Thanks for the reference—this is very useful. Especially for the operations they support. And as a guideline for how we can write doc.
I’m relieved to see they use pretty much the same thing that’s being proposed here up to the differences between Stan and Python.
There’s also some more extensive TensorFlow ragged package doc here:
https://www.tensorflow.org/api_docs/python/tf/ragged
Basic Typing
Because of our static typing and fine-grained linear algebra types, we have to deal with distinctions between arrays of reals, vectors, row vectors, and matrices in type declarations and in constructors. We also have to deal with sized and unsized declarations.

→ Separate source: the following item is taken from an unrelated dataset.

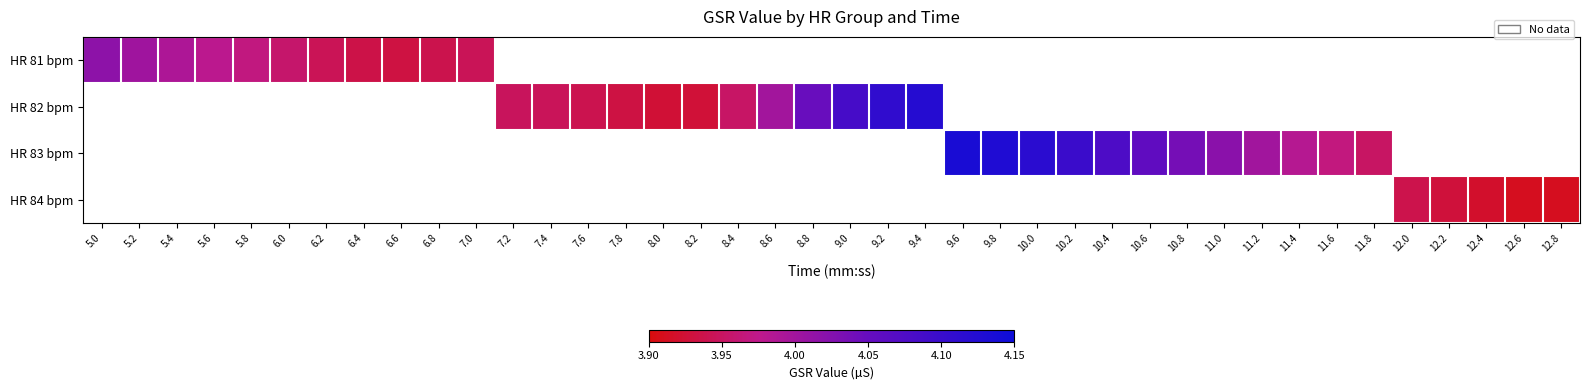

What is the greatest value displayed?

4.1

They have a similar restriction to homogeneity of indexing depth (what they call the rank of the tensor).
What they call shapes corresponds to Stan’s size declarations. For instance, the shape of a two-dimensional ragged array is the sequence of sizes of its one-dimensional arrays. TensorFlow is more flexible in letting you do everything by row or column in specifying shapes.
Like Stan, they distinguish ragged structures from sparse structures. @stevebronder is working on a sparse matrix/vector design.
Constructor Expressions
These look very similar in the proposal for Stan and in TensorFlow.
Maps
> digits = tf.ragged.constant([[3, 1, 4, 1], [], [5, 9, 2], [6], []])

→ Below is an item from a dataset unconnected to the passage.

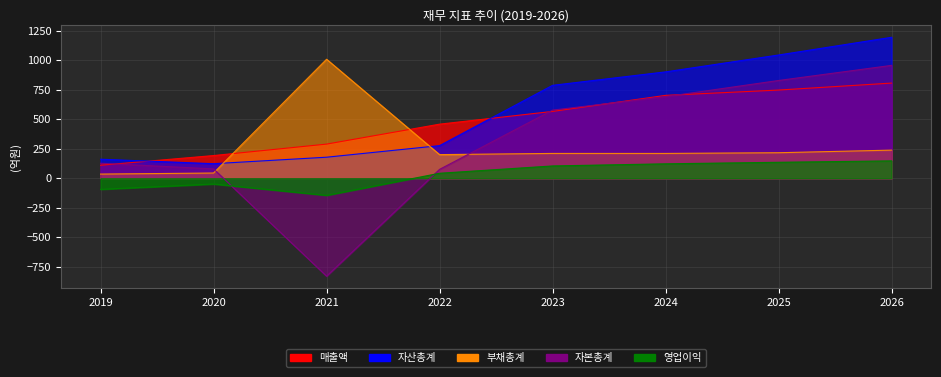

How many series are shown in this chart?

5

> print(tf.add(digits, 3))
<tf.RaggedTensor [[6, 4, 7, 4], [], [8, 12, 5], [9], []]>
We don’t have arithmetic operations over our arrays, but we’ll be able to map like this once we have unsized local variables and anonymous functions (those specs are coming as soon as I transfer from paper to computer).
vector[] y
= map({real x}.x + 3,
{[3, 1, 4, 1]', []', [5, 9, 2]', [6]', []})
Reduction
> print(tf.reduce_mean(digits, axis=1))
tf.Tensor([2.25 nan 5.33333333 6. nan],
shape=(5,), dtype=float64)
Appending
> print(tf.concat([digits, [[5, 3]]], axis=0))
<tf.RaggedTensor [[3, 1, 4, 1], [], [5, 9, 2], [6], [], [5, 3]]>
Slicing
> print(digits[:, :2]) # First two values in each row.
But I don’t like this R style:
print(digits[:, -2:]) # Last two values in each row.
Distribution functions, etc.
Things that take normal tensors appear to be generalized to take ragged tensors. We’ll hope to do exactly the same with Stan. Much of this will be easy because our use of std::vector
under the hood means the algorithms don’t need to change as the checks for rectangular sizes is done outside of function calls.
Conversion functions
They have some useful conversion functions to and from the kinds of long form we use now.